Many farmers and home gardeners have reported damage to vegetable and flower crops after applying horse or livestock manure, compost, hay, or grass clippings to the soil. The damage was caused by residues from herbicide products that belonging to the class of herbicides known as pyridine carboxylic acids. These herbicides can remain active for extended periods of time even after passing through an animal’s digestive tract, to be found in urine, manure, and composting! The label on each of these herbicides contains detailed instructions, including animal feeding restrictions and safe use of manure or crop residues. When used as directed, these herbicides should not cause problems on non-target plants. Follow label directions listed under Carryover Injury to vegetable and flower crops. Proper timing of herbicide application cannot be overemphasized.
The best way to control weeds post-emergence with herbicides is when the weeds have germinated, are young, and are actively growing. This time varies according to whether the weeds are cool season or warm season. As the name implies, warm-season weeds are those that grow during the summer months.
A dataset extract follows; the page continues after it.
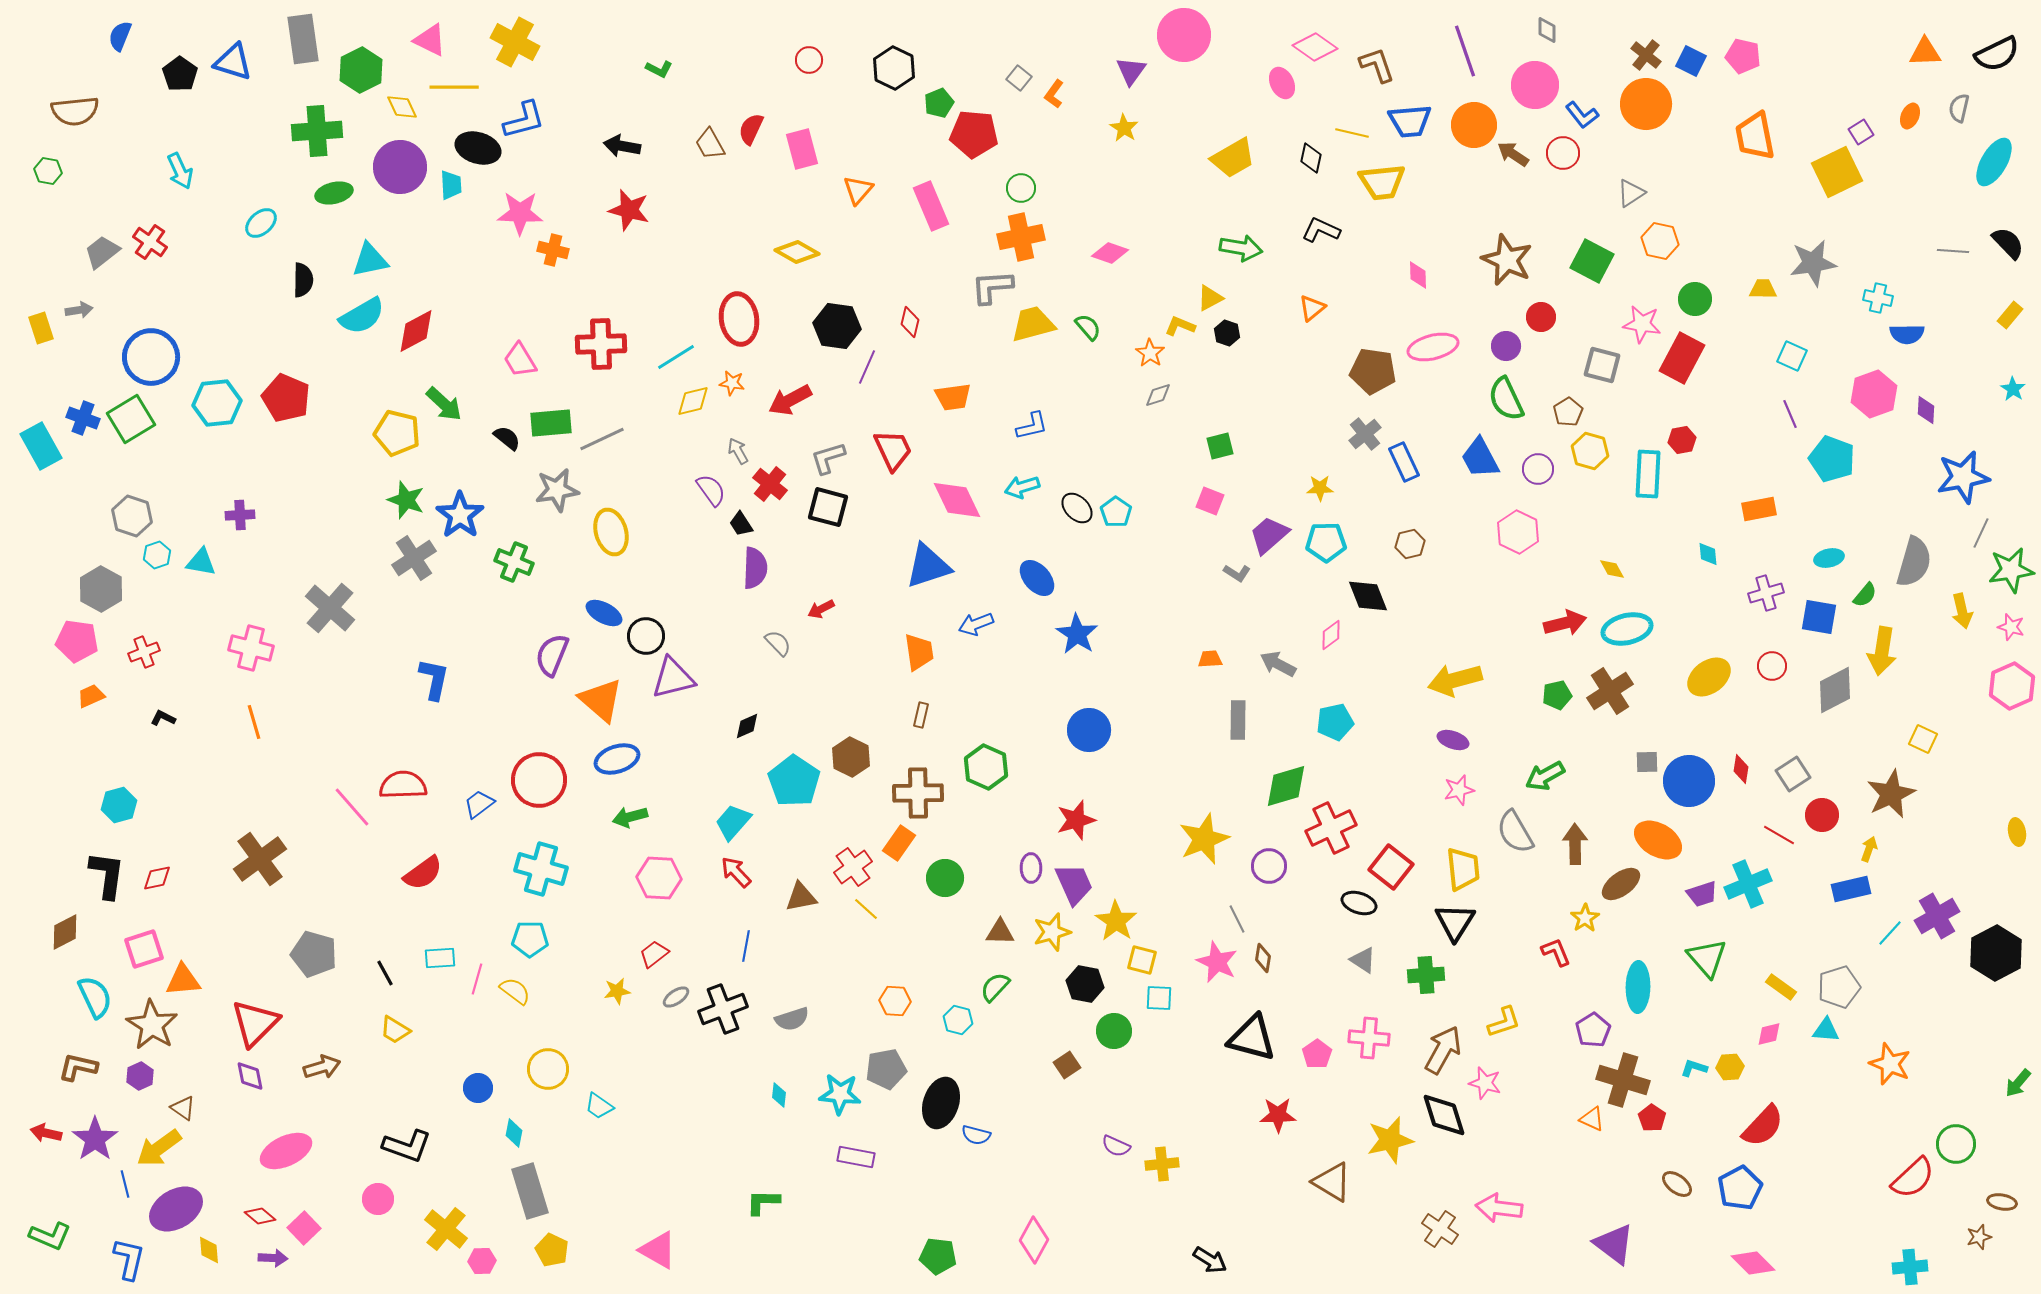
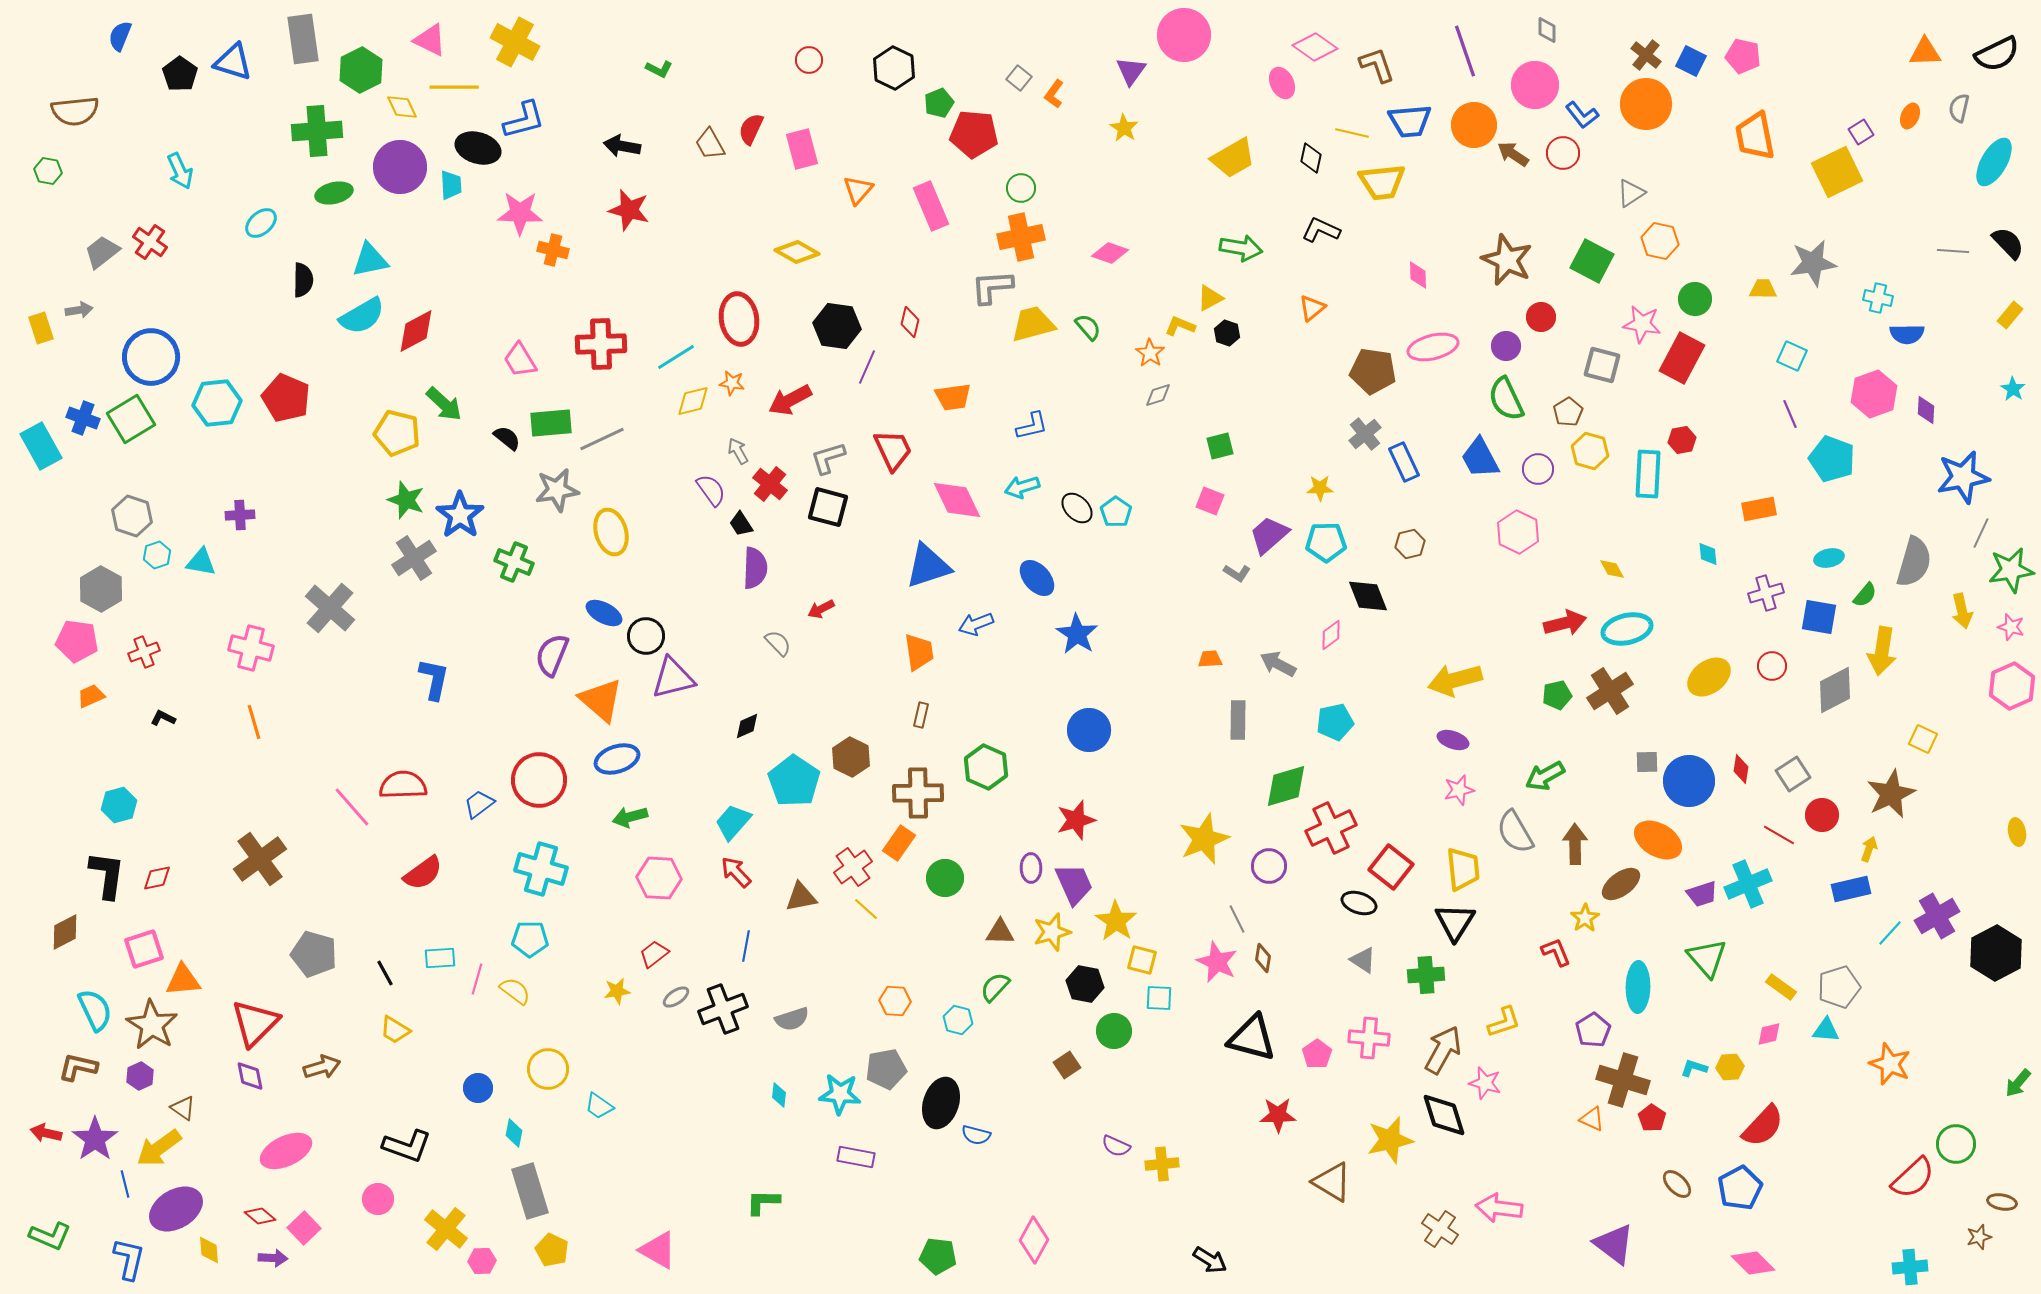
cyan semicircle at (95, 997): moved 13 px down
brown ellipse at (1677, 1184): rotated 8 degrees clockwise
The best time to control warm-season weeds with herbicides, therefore, is from April to mid-July for most species. Cool-season weeds grow best in late fall through early spring. The best time to control cool season weeds with herbicides is from October through December.
Weed management takes a focused commitment that includes education, research and implementation of a well thought out strategy.  Farmers and Ranchers who commit to an overall managed pasture and grazing plan will see financial benefit.